[ABOUT THIS TASK]: Output only the lines below from the one containing "activities. This is" to the one containing "recycling prevents hazardous waste from", exactly as written, both ends kept.

[Source data]:
---------------
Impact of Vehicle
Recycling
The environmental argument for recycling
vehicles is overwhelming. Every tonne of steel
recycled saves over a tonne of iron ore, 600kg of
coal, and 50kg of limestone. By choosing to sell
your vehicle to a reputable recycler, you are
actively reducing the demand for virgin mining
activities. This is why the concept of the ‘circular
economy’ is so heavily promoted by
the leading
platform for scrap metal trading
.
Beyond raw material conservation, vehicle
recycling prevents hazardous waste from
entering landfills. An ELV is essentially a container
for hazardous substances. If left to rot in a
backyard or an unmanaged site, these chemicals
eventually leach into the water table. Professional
---------------
[FINISHED EXERCISE]:
activities. This is why the concept of the ‘circular
economy’ is so heavily promoted by
the leading
platform for scrap metal trading
.
Beyond raw material conservation, vehicle
recycling prevents hazardous waste from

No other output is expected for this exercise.